Note: While mixed-script detection reduces the surface for spoofing attacks, it cannot completely prevent them; identifiers such as іѕѕрасе or ехр are single-script (Cyrillic), but are confusable with ASCII identifiers from the standard libraries of multiple languages, viꝫ isspace and exp.

Confusable detection should be used to more systematically deal with spoofing issues; see Section 5.1.1, Confusable Detection.

5.1.2.1 Identifier Chunks

An identifier word boundary is defined by the following rules, using the notation from Section 1.1, Notation, in Unicode Standard Annex #29, Unicode Text Segmentation [UAX29].

Treat a letter followed by a sequence of nonspacing or enclosing marks as that letter.

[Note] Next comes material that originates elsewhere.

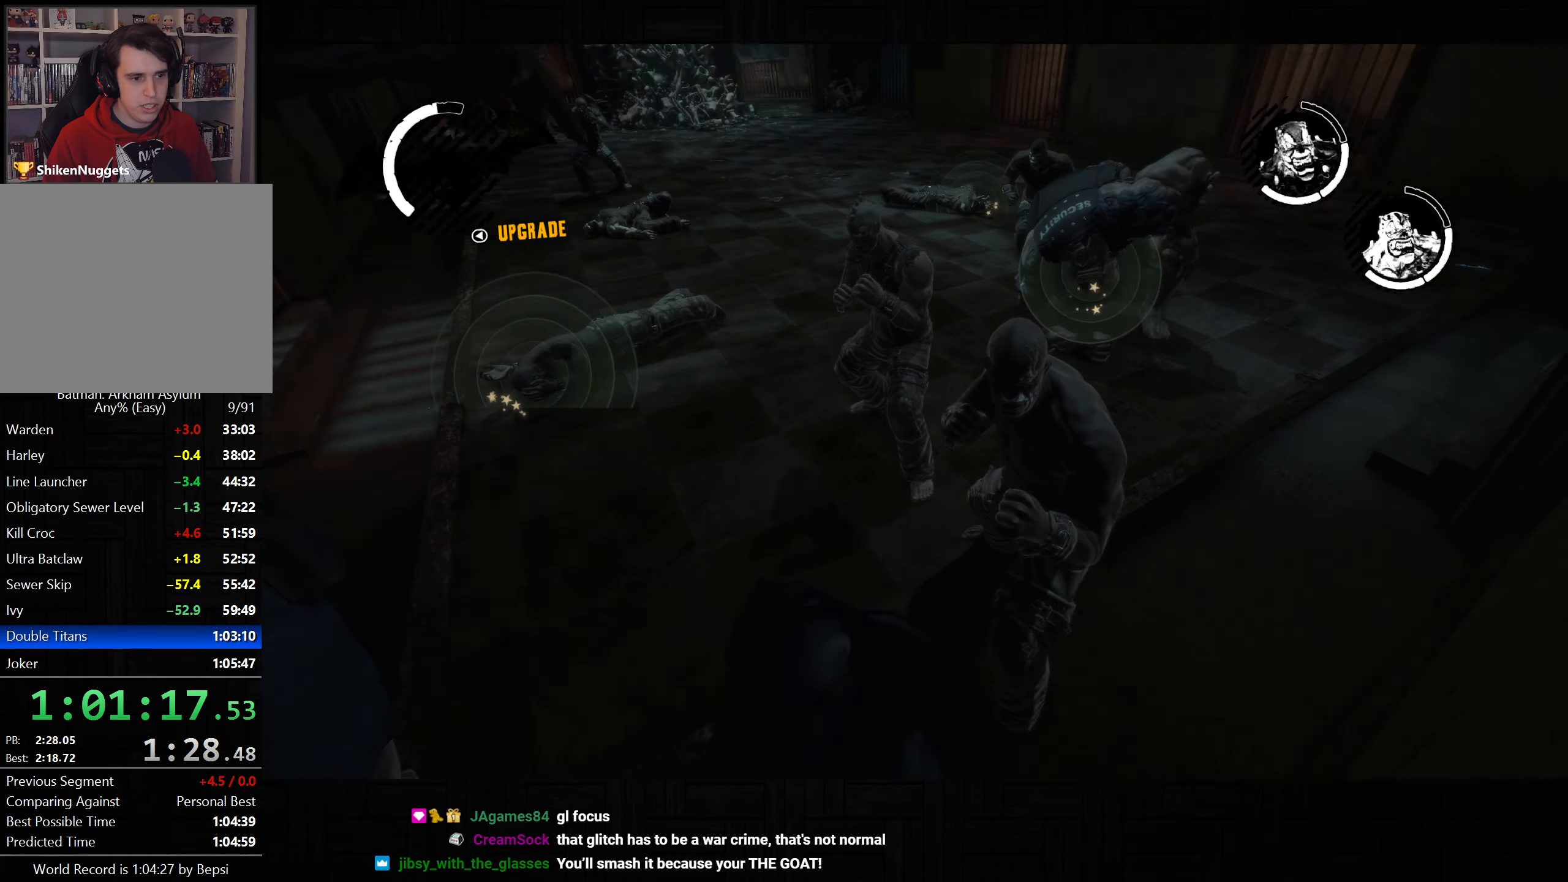
{"dt_ms": 500, "buttons": ["R2"], "left_stick": "center", "right_stick": "center", "button_events": []}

The regular expressions for the following rules incorporate this one; only the text descriptions rely on it.

🐫 CamelBoundary. An identifier word boundary exists after a lowercase or non-Greek titlecase letter followed by an uppercase or titlecase letter:

[ \p{Ll} [\p{Lt}-\p{Grek}] ] [\p{Mn}\p{Me}]* ÷ [\p{Lu}\p{Lt}]

🎩 HATBoundary. An identifier word boundary exists before an uppercase or titlecase letter followed by a lowercase letter, or before a non-Greek titlecase letter:

÷ [\p{Lu}\p{Lt}] [\p{Mn}\p{Me}]* \p{Ll} | [\p{Lt}-\p{Grek}]

🐍 snake_boundary. An identifier word boundary exists either side either side of a Punctuation character which is not an Other_Punctuation character:

÷ [\p{P}-\p{Po}]
[\p{P}-\p{Po}] ÷

No other identifier word boundaries exist.

Any × Any

An identifier splits into identifier chunks delimited at identifier word boundaries.

Examples of the separation into identifier chunks are given in the table below; emoji mark the various boundaries.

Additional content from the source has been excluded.